Paradima Sains cenderung reduksionis, mengakibatkan "cara berfikir" Sains lebih melihat suatu obyek lebih kepada komponen obyeknya sendiri secara spesifik. Sementara Alam dan Manusia, secara fitrahnya terbangun dari banyak variabel obyek empiris dan metafisis yang saling bersinggungan. Maka saat Teknologi AI berkembang, paradigma sains yang spesifik tersebut akan tergantikan oleh Mesin.
Efek kecepatannya perkembangannya lebih dahsyat dari Revolusi Industri, bahkan menyalip budaya TQM ala Lean, Kaizen dan variannya. Ini senja kala Industri padat karya. Berapa banyak proses yang mana didalamnya ada manusia akan menghilang. Saat teknologi Drone Geospatial yang diintegrasikan dengan Instrumentasisasi hitungan Kuantitas “Sumber Daya” dan “produk” kemudian koreksinya diproses dengan AI, lantas data itu kemudian diproses nilai keekonomiannya.
Maka fungsi-fungsi seperti; Surveyor, Drafter, Administrator, Engineer, Akuntan dan Analisis Finansial menjadi satu proses. Lini struktur organisasi pun akan semakin meramping, pemrosesan data semakin cepat. Pertanyaannya, sudahkah kita terbangun atas realita itu?
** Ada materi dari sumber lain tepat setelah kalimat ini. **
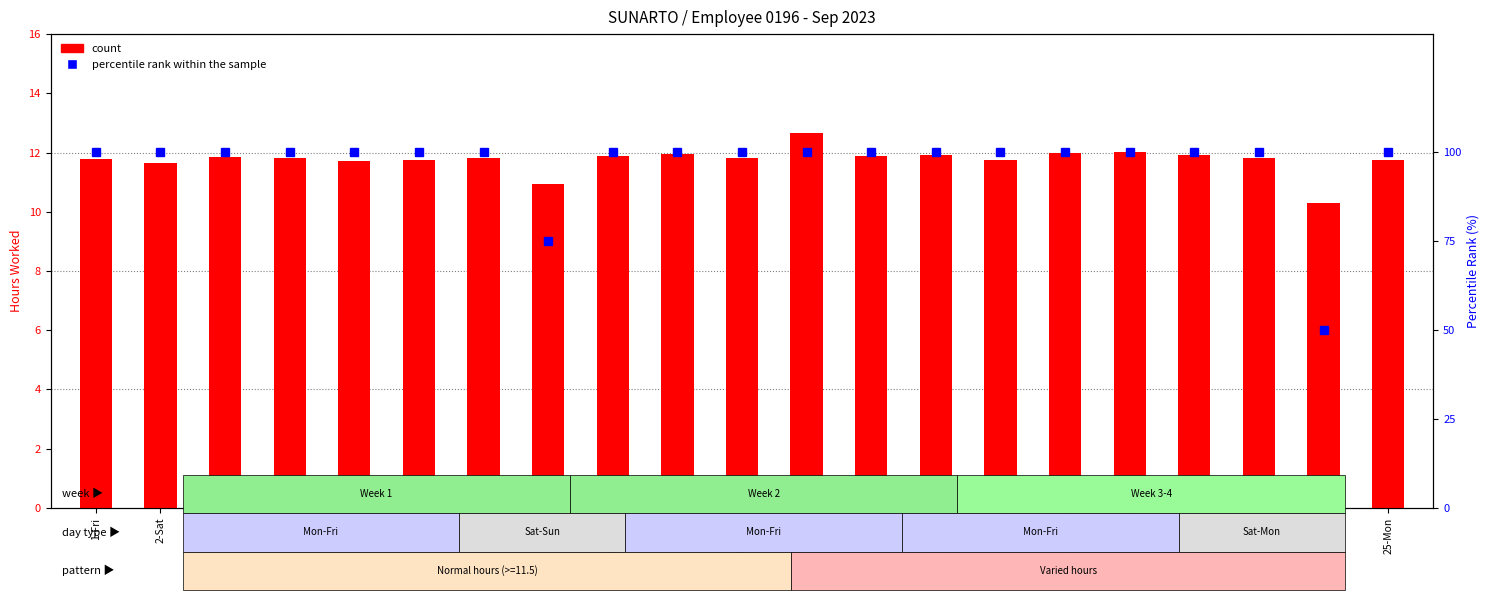

Which label corresponds to the largest value in the chart?

1-Fri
Mekanisasi proses, instrumentasi kontrol, kuantifikasi kualitas merupakan fungsi AI di ranah Produksi (Hulu). Sementara yang saat ini nampak berkembang pesat adalah AI di ranah hilir; Market Research, Segmentasi Market, Alur Supply Chain. Semua berujung ke "perut" manusia. Saat manusia mayoritas hanya menjadi "konsumen" maka tercipta kelas dalam Industri Demokrasi, "The Bewildered People" begitu Walter Lippmann menyebutnya.
Lantas apa yang tersisa? Satu-satunya yang tak tergantikan adalah “Ide” manusia yang mampu melihat hubungan antar variable obyek secara holistik lalu mengejawantahkan dalam aksi-aksi kritikal yang spesifik secara mendetail dan agile, dengan kata lain di era “VUCA” seiring dengan kemajuan teknologi AI maupun IoT, hanya organisasi yang memiliki kemampuan menciptakan manusia-manusia yang punya kemampuan "Versatilis" yang akan mampu bertahan.